## JOB:
Please quote the source text of every record below word for word, and leave the pictures out of your answer.
══ SUPPLIED INFORMATION ══
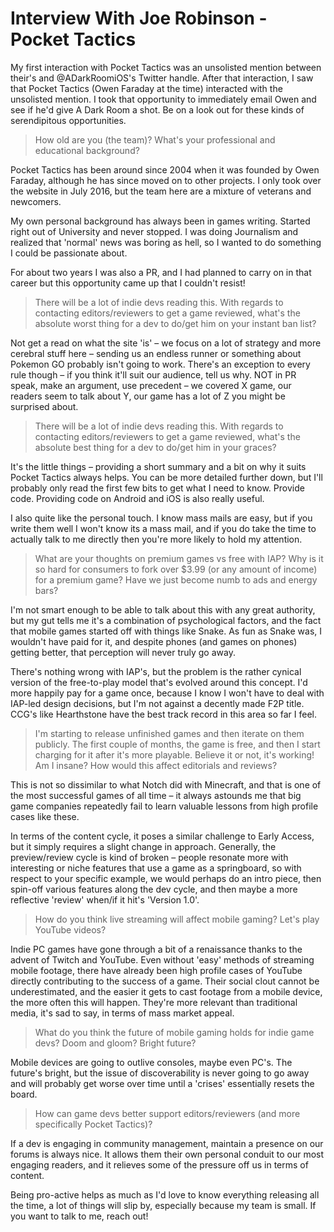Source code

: # Interview With Joe Robinson - Pocket Tactics

My first interaction with Pocket Tactics was an unsolisted mention
between their's and @ADarkRoomiOS's Twitter handle. After that
interaction, I saw that Pocket Tactics (Owen Faraday at the time)
interacted with the unsolisted mention. I took that opportunity to
immediately email Owen and see if he'd give A Dark Room a shot. Be on
a look out for these kinds of serendipitous opportunities.

>How old are you (the team)? What's your professional and educational
>background?

Pocket Tactics has been around since 2004 when it was founded by Owen
Faraday, although he has since moved on to other projects. I only took
over the website in July 2016, but the team here are a mixture of
veterans and newcomers.

My own personal background has always been in games writing. Started
right out of University and never stopped. I was doing Journalism and
realized that 'normal' news was boring as hell, so I wanted to do
something I could be passionate about.

For about two years I was also a PR, and I had planned to carry on in
that career but this opportunity came up that I couldn't resist!

>There will be a lot of indie devs reading this. With regards to
>contacting editors/reviewers to get a game reviewed, what's the
>absolute worst thing for a dev to do/get him on your instant ban
>list?

Not get a read on what the site 'is' – we focus on a lot of strategy
and more cerebral stuff here – sending us an endless runner or
something about Pokemon GO probably isn't going to work. There's an
exception to every rule though – if you think it'll suit our audience,
tell us why. NOT in PR speak, make an argument, use precedent – we
covered X game, our readers seem to talk about Y, our game has a lot
of Z you might be surprised about.

>There will be a lot of indie devs reading this. With regards to
>contacting editors/reviewers to get a game reviewed, what's the
>absolute best thing for a dev to do/get him in your graces?

It's the little things – providing a short summary and a bit on why it
suits Pocket Tactics always helps. You can be more detailed further
down, but I'll probably only read the first few bits to get what I
need to know. Provide code. Providing code on Android and iOS is also
really useful.

I also quite like the personal touch. I know mass mails are easy, but
if you write them well I won't know its a mass mail, and if you do
take the time to actually talk to me directly then you're more likely
to hold my attention.

>What are your thoughts on premium games vs free with IAP? Why is it
>so hard for consumers to fork over $3.99 (or any amount of income)
>for a premium game? Have we just become numb to ads and energy bars?

I'm not smart enough to be able to talk about this with any great
authority, but my gut tells me it's a combination of psychological
factors, and the fact that mobile games started off with things like
Snake. As fun as Snake was, I wouldn't have paid for it, and despite
phones (and games on phones) getting better, that perception will
never truly go away.

There's nothing wrong with IAP's, but the problem is the rather
cynical version of the free-to-play model that's evolved around this
concept. I'd more happily pay for a game once, because I know I won't
have to deal with IAP-led design decisions, but I'm not against a
decently made F2P title. CCG's like Hearthstone have the best track
record in this area so far I feel.

>I'm starting to release unfinished games and then iterate on them
>publicly. The first couple of months, the game is free, and then I
>start charging for it after it's more playable. Believe it or not,
>it's working! Am I insane? How would this affect editorials and
>reviews?

This is not so dissimilar to what Notch did with Minecraft, and that
is one of the most successful games of all time – it always astounds
me that big game companies repeatedly fail to learn valuable lessons
from high profile cases like these.

In terms of the content cycle, it poses a similar challenge to Early
Access, but it simply requires a slight change in approach. Generally,
the preview/review cycle is kind of broken – people resonate more with
interesting or niche features that use a game as a springboard, so
with respect to your specific example, we would perhaps do an intro
piece, then spin-off various features along the dev cycle, and then
maybe a more reflective 'review' when/if it hit's 'Version 1.0'.

>How do you think live streaming will affect mobile gaming? Let's play
>YouTube videos?

Indie PC games have gone through a bit of a renaissance thanks to the
advent of Twitch and YouTube. Even without 'easy' methods of streaming
mobile footage, there have already been high profile cases of YouTube
directly contributing to the success of a game. Their social clout
cannot be underestimated, and the easier it gets to cast footage from
a mobile device, the more often this will happen. They're more
relevant than traditional media, it's sad to say, in terms of mass
market appeal.

>What do you think the future of mobile gaming holds for indie game
>devs? Doom and gloom? Bright future?

Mobile devices are going to outlive consoles, maybe even PC's. The
future's bright, but the issue of discoverability is never going to go
away and will probably get worse over time until a 'crises'
essentially resets the board.

>How can game devs better support editors/reviewers (and more
>specifically Pocket Tactics)?

If a dev is engaging in community management, maintain a presence on
our forums is always nice. It allows them their own personal conduit
to our most engaging readers, and it relieves some of the pressure off
us in terms of content.

Being pro-active helps as much as I'd love to know everything
releasing all the time, a lot of things will slip by, especially
because my team is small. If you want to talk to me, reach out!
═══
## OUTPUT OF THE TASK:
Source code

: # Interview With Joe Robinson - Pocket Tactics

My first interaction with Pocket Tactics was an unsolisted mention
between their's and @ADarkRoomiOS's Twitter handle. After that
interaction, I saw that Pocket Tactics (Owen Faraday at the time)
interacted with the unsolisted mention. I took that opportunity to
immediately email Owen and see if he'd give A Dark Room a shot. Be on
a look out for these kinds of serendipitous opportunities.

>How old are you (the team)? What's your professional and educational
>background?

Pocket Tactics has been around since 2004 when it was founded by Owen
Faraday, although he has since moved on to other projects. I only took
over the website in July 2016, but the team here are a mixture of
veterans and newcomers.

My own personal background has always been in games writing. Started
right out of University and never stopped. I was doing Journalism and
realized that 'normal' news was boring as hell, so I wanted to do
something I could be passionate about.

For about two years I was also a PR, and I had planned to carry on in
that career but this opportunity came up that I couldn't resist!

>There will be a lot of indie devs reading this. With regards to
>contacting editors/reviewers to get a game reviewed, what's the
>absolute worst thing for a dev to do/get him on your instant ban
>list?

Not get a read on what the site 'is' – we focus on a lot of strategy
and more cerebral stuff here – sending us an endless runner or
something about Pokemon GO probably isn't going to work. There's an
exception to every rule though – if you think it'll suit our audience,
tell us why. NOT in PR speak, make an argument, use precedent – we
covered X game, our readers seem to talk about Y, our game has a lot
of Z you might be surprised about.

>There will be a lot of indie devs reading this. With regards to
>contacting editors/reviewers to get a game reviewed, what's the
>absolute best thing for a dev to do/get him in your graces?

It's the little things – providing a short summary and a bit on why it
suits Pocket Tactics always helps. You can be more detailed further
down, but I'll probably only read the first few bits to get what I
need to know. Provide code. Providing code on Android and iOS is also
really useful.

I also quite like the personal touch. I know mass mails are easy, but
if you write them well I won't know its a mass mail, and if you do
take the time to actually talk to me directly then you're more likely
to hold my attention.

>What are your thoughts on premium games vs free with IAP? Why is it
>so hard for consumers to fork over $3.99 (or any amount of income)
>for a premium game? Have we just become numb to ads and energy bars?

I'm not smart enough to be able to talk about this with any great
authority, but my gut tells me it's a combination of psychological
factors, and the fact that mobile games started off with things like
Snake. As fun as Snake was, I wouldn't have paid for it, and despite
phones (and games on phones) getting better, that perception will
never truly go away.

There's nothing wrong with IAP's, but the problem is the rather
cynical version of the free-to-play model that's evolved around this
concept. I'd more happily pay for a game once, because I know I won't
have to deal with IAP-led design decisions, but I'm not against a
decently made F2P title. CCG's like Hearthstone have the best track
record in this area so far I feel.

>I'm starting to release unfinished games and then iterate on them
>publicly. The first couple of months, the game is free, and then I
>start charging for it after it's more playable. Believe it or not,
>it's working! Am I insane? How would this affect editorials and
>reviews?

This is not so dissimilar to what Notch did with Minecraft, and that
is one of the most successful games of all time – it always astounds
me that big game companies repeatedly fail to learn valuable lessons
from high profile cases like these.

In terms of the content cycle, it poses a similar challenge to Early
Access, but it simply requires a slight change in approach. Generally,
the preview/review cycle is kind of broken – people resonate more with
interesting or niche features that use a game as a springboard, so
with respect to your specific example, we would perhaps do an intro
piece, then spin-off various features along the dev cycle, and then
maybe a more reflective 'review' when/if it hit's 'Version 1.0'.

>How do you think live streaming will affect mobile gaming? Let's play
>YouTube videos?

Indie PC games have gone through a bit of a renaissance thanks to the
advent of Twitch and YouTube. Even without 'easy' methods of streaming
mobile footage, there have already been high profile cases of YouTube
directly contributing to the success of a game. Their social clout
cannot be underestimated, and the easier it gets to cast footage from
a mobile device, the more often this will happen. They're more
relevant than traditional media, it's sad to say, in terms of mass
market appeal.

>What do you think the future of mobile gaming holds for indie game
>devs? Doom and gloom? Bright future?

Mobile devices are going to outlive consoles, maybe even PC's. The
future's bright, but the issue of discoverability is never going to go
away and will probably get worse over time until a 'crises'
essentially resets the board.

>How can game devs better support editors/reviewers (and more
>specifically Pocket Tactics)?

If a dev is engaging in community management, maintain a presence on
our forums is always nice. It allows them their own personal conduit
to our most engaging readers, and it relieves some of the pressure off
us in terms of content.

Being pro-active helps as much as I'd love to know everything
releasing all the time, a lot of things will slip by, especially
because my team is small. If you want to talk to me, reach out!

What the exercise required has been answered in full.